Friday, November 10, 2023

Kom Ombo

Had our ship ported near Kom Ombo at the time of Greek Ptolemaic rule, we would have found African elephants cooling off in the Nile River.

Military elephants were trained in the area.

A greater precaution would have been taken due to the presence of fierce crocodiles.

The great Aswan Dam built in the 20th Century eliminated the dangers posed by crocodiles at Kom Ombo, but the Temple honoring Sobek, a god with a crocodile head, still stands.

Actually, it is a dual Temple of Sobek and Horus the Elder, aka Harwer and several other names.

I was under the impression that Horus the Elder was the adult version of the younger Horus that was worshipped in ancient Egypt at the Temple of Horus at Edfu, but apparently based on one version of a family tree, Harwer may have been Horus's uncle.

This begs the question why does his uncle have a falcon head like Horus, but Horus's father Osiris --- based on The Lion King-like legend we heard at Edfu --- doesn't?

Then again, Horus's mother Isis was not only his uncle's sister but also her husband's sister, so perhaps the apple didn't fall far from the tree after all...or something.

Anyway, to quote Psych's Sean Spencer out of context, "I've heard it both ways."

The center of attention at the Temple at Kom Ombo for our excursion was the crocodile-headed god Sobek.  He was supposed to possess protective magic against the dangers of the Nile.

In an age when crocodiles could clearly maim or kill anyone who ventured too close to the Nile at meal time, I suppose it made sense for these primitive people to want a beast-headed god like Sobek on their side to protect them.





When we arrived at Kom Ombo, we found a long line, prompting our guide Fawzy to exclaim several times that he had never seen a crowd that large.  He took several photos to share with his fellow guides.
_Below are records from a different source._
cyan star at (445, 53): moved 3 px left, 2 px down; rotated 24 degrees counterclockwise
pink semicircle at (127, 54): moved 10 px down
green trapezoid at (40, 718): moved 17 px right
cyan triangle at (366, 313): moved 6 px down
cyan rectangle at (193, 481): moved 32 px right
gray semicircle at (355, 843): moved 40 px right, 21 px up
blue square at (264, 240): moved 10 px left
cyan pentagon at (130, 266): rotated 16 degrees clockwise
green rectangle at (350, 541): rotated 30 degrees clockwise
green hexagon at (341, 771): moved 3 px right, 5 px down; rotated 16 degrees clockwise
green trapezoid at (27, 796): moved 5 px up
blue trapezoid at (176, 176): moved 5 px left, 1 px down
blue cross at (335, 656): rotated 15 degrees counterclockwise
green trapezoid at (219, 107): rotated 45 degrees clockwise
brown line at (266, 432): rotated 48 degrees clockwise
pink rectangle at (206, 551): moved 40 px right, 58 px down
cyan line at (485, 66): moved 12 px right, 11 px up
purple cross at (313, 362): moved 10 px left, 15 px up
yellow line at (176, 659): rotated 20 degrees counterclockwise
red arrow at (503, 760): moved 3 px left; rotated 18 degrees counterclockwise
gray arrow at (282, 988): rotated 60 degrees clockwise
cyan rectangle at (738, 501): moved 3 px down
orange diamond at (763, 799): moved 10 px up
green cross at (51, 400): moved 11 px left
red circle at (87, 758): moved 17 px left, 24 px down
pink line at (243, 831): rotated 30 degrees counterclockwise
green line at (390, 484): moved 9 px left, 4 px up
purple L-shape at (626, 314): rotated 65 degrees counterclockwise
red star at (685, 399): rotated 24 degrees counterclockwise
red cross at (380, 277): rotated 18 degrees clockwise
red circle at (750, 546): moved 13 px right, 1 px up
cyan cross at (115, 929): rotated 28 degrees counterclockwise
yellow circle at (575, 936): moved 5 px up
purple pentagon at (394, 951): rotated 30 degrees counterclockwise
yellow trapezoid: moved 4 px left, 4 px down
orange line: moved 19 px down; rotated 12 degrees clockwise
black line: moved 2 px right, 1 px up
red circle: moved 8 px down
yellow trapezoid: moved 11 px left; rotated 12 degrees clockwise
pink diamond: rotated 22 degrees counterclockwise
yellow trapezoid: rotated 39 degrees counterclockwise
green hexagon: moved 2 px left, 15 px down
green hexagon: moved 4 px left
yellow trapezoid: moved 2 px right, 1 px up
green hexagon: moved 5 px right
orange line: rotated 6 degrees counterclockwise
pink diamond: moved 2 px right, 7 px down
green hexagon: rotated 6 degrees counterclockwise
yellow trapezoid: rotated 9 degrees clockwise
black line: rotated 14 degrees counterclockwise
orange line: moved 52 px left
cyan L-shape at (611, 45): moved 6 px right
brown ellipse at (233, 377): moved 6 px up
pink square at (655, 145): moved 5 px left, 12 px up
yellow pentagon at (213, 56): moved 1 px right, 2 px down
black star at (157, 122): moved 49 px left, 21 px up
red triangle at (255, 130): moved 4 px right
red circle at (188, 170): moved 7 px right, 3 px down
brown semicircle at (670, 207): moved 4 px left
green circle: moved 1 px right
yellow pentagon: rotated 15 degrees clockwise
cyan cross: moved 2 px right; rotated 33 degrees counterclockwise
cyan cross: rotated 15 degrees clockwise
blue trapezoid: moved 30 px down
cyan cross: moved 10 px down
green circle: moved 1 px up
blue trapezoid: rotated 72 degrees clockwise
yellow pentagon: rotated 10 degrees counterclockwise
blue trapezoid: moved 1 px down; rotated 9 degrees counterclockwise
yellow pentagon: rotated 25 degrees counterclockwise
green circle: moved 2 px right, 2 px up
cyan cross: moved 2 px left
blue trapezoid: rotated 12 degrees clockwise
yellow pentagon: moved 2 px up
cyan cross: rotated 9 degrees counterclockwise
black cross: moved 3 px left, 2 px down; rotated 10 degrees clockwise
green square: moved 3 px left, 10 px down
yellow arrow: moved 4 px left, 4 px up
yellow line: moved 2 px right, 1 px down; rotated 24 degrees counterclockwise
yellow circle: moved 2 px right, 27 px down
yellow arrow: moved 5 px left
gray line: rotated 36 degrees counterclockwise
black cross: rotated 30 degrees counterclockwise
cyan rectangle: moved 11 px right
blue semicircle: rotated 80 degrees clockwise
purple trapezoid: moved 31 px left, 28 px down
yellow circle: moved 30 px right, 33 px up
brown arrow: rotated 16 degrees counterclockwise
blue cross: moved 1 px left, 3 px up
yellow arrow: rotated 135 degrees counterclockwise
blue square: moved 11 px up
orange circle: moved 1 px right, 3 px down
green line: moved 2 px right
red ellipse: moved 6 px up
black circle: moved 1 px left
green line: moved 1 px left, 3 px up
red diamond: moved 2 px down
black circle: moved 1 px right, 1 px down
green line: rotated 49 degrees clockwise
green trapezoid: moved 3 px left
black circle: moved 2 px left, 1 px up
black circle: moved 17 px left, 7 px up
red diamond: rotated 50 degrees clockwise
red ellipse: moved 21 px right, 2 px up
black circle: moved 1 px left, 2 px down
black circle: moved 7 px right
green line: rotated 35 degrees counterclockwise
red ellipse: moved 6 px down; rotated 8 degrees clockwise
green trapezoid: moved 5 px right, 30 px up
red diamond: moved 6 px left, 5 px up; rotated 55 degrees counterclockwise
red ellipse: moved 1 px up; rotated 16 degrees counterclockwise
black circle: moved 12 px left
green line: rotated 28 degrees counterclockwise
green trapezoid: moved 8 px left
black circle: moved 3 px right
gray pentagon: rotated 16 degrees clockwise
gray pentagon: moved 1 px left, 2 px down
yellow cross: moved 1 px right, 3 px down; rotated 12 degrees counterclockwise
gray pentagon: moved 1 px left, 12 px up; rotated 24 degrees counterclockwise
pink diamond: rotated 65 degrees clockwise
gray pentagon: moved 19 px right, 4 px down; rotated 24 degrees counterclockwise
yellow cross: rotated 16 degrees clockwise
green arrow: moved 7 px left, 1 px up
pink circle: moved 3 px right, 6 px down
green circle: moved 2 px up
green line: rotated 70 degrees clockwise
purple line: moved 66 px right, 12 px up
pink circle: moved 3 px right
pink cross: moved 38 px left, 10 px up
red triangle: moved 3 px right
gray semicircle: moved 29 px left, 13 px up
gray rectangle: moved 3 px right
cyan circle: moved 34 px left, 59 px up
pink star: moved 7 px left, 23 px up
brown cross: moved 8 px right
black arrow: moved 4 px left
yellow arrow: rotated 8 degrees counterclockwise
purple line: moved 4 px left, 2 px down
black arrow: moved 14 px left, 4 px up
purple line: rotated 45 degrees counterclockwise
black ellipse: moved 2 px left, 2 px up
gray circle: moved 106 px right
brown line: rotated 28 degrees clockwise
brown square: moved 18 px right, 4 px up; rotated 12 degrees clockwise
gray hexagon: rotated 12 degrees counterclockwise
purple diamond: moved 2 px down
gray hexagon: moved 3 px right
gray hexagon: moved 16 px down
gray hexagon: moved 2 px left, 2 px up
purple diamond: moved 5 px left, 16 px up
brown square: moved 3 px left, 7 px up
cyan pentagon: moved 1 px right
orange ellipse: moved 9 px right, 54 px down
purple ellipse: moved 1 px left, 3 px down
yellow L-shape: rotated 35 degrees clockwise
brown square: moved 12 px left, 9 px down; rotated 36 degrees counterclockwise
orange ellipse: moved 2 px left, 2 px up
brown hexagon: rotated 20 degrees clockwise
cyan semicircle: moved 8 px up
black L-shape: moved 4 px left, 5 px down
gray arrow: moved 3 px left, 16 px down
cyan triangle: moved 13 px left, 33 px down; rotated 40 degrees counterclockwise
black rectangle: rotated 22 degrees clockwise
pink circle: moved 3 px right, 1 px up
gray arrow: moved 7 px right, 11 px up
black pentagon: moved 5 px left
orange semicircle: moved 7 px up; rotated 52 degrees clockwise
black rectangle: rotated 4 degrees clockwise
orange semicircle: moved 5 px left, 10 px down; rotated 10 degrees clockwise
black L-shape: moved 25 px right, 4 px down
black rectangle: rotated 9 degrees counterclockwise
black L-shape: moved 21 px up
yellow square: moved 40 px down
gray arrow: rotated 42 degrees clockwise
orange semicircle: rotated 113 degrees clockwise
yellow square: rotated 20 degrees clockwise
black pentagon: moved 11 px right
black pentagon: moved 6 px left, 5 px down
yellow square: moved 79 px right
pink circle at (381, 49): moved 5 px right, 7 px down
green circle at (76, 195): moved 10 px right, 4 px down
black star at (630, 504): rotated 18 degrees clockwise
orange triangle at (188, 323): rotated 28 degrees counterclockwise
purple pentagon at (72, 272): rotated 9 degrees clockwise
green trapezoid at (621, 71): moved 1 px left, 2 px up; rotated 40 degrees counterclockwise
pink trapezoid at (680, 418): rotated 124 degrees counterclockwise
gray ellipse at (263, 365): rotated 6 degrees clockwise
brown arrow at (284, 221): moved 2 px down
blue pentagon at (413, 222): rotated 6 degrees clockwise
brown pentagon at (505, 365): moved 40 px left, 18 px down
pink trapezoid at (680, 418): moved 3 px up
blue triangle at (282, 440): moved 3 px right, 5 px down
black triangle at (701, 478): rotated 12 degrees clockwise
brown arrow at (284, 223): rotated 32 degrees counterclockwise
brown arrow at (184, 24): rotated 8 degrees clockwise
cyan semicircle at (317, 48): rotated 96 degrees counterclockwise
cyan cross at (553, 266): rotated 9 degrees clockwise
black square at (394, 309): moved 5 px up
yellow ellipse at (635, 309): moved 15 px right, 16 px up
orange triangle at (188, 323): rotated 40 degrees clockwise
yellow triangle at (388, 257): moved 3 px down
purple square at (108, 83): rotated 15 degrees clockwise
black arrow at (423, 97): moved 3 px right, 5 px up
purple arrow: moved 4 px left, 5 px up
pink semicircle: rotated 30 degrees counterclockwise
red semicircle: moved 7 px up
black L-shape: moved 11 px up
A section of wall features engraved images of early medical tools including forceps, scalpels and medical bottles.  There was a legend we heard at Edfu about Horus having his eyes plucked out by Seth and having one repaired, which he gave to his father Osiris to use in the afterlife.

Ancient Astronaut theorists have taken this myth and the story of Osiris being re-assembled by his wife Isis as literal.

Regardless of more far-fetched hypotheses, Egyptians seem to have had access to advanced knowledge of how to use a doctor's trayful of medical equipment.  The legend of the Eye of Horus had an associated symbol of the same name which has morphed into the Rx symbol used by modern drugstores.

Too many other tour groups were clumped ahead of us in the line, resulting in an estimated 30-minute wait in line.

Fawzy said those of us interested could possibly get close enough to view it on their own by meandering individually past the groups, but he didn't want to make the whole group stand in a line that might make us late for dinner.  

While he didn't say this, I would guess over the years Fawzy has learned to never make a cruiser late for a meal or he may be nose-to-nose with a form of humanoid crocodile.

A dentist in our group --- whose yellow shirt makes him quite noticeable in the photo at the top -- had been anticipating seeing these tools as a highlight of the site --- so he and I weaved our way around the groups and got close enough to see the engravings before it was too dark.

To the left side of the array of medical implements --- which definitely seem to be some that doctors still use still use  --- are two women sitting on birthing chairs.

Based on size being a depiction of status in Egyptian art, the doctor, on the right side was perhaps a god but in any case certainly a revered man.  He wields the Ankh, which is the Egyptian Key to Life.

The Kom Ombo Temple, like Edfu, was built by the Ptolemies, with construction beginning under Pharaoh Ptolemy VI and updated through the generation of Ptolemy XIII. 

There is a rare engraved image of the last Ptolemaic Pharaoh, Cleopatra VII (yes, THE Cleopatra), in the main temple, standing behind her brother Ptolemy VIII who is being blessed by a falcon-headed god, which I would guess is Horus the Elder, given this was his Temple.

Roman Emperors also made their mark on Kom Ombo in the Roman Era that succeeded the last Pharaoh's reign, adding some temples and artwork. 

The most distinctive part of the Temple at Kom Ombo was the Crocodile Museum, featuring mummified crocodiles.

Julie had been lured by the air-conditioning to get there before me, and she pointed out everything she had found interesting.

Knowing crocodiles would not be chomping at our heels if we strayed too close to the Nile, we walked back to the ship on what had cooled to be a rather pleasant Egyptian evening.

The midday river cruise in between Edfu and Kom Ombo made this day feel relatively relaxed, which was just as well, because the next day would be a long one.